Doc Fetcher’s query syntax supports basic constructs such OR, AND and NOT, but it will also handle:

  • Wildcards
  • Phrase search
  • Fuzzy search (“find words that are similar to…”)
  • Proximity search (“these two words should be at most 10 words away
    from each other”)
  • Boosting (“increase the score of documents containing…”)

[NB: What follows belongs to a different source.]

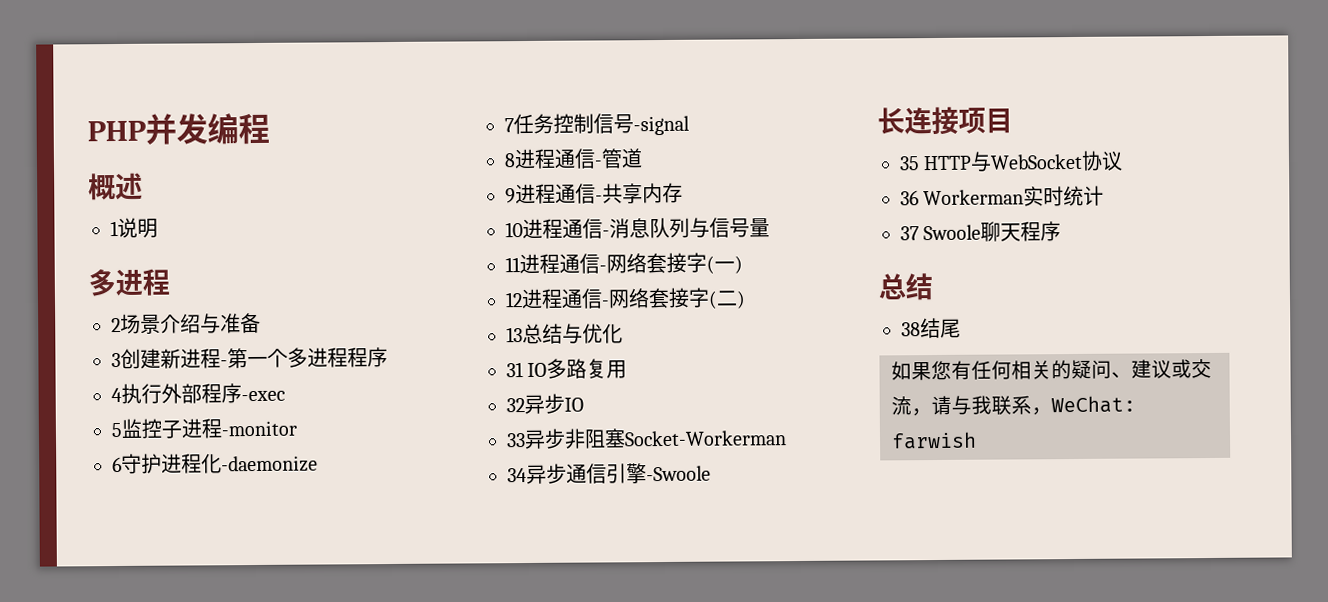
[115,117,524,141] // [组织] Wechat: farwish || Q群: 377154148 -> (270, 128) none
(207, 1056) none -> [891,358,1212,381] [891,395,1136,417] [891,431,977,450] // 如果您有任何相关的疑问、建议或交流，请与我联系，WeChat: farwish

DocFetcher’s free and Open Source. That means the source code is there for anyone to take and use as they please. Why is that important? Anyone remember Google Desktop, one of DocFetcher’s major commercial competitors? It was discontinued in 2011.


A stylish breeze

Typhoon is a stylish, open source weather app for Linux and Windows.


It’s a derivative of Stormcloud, which was one of Ubuntu’s Top 10 Paid Apps for a month or two last year. The big difference is that Typhoon’s free.

Linux installation’s simple. On the command line …

add the repository …

sudo add-apt-repository ppa:apandada1/typhoon

update the repository index …

sudo apt-get update

and install Typhoon …

sudo apt-get install typhoon


Windows users can download the Typhoon from here.

To configure it, click the gear icon at the top and enter your location.


Once the icon at the side turns to a tick, click it and you’re done. If it can’t find your location, check out Typhoon’s Help page for more details.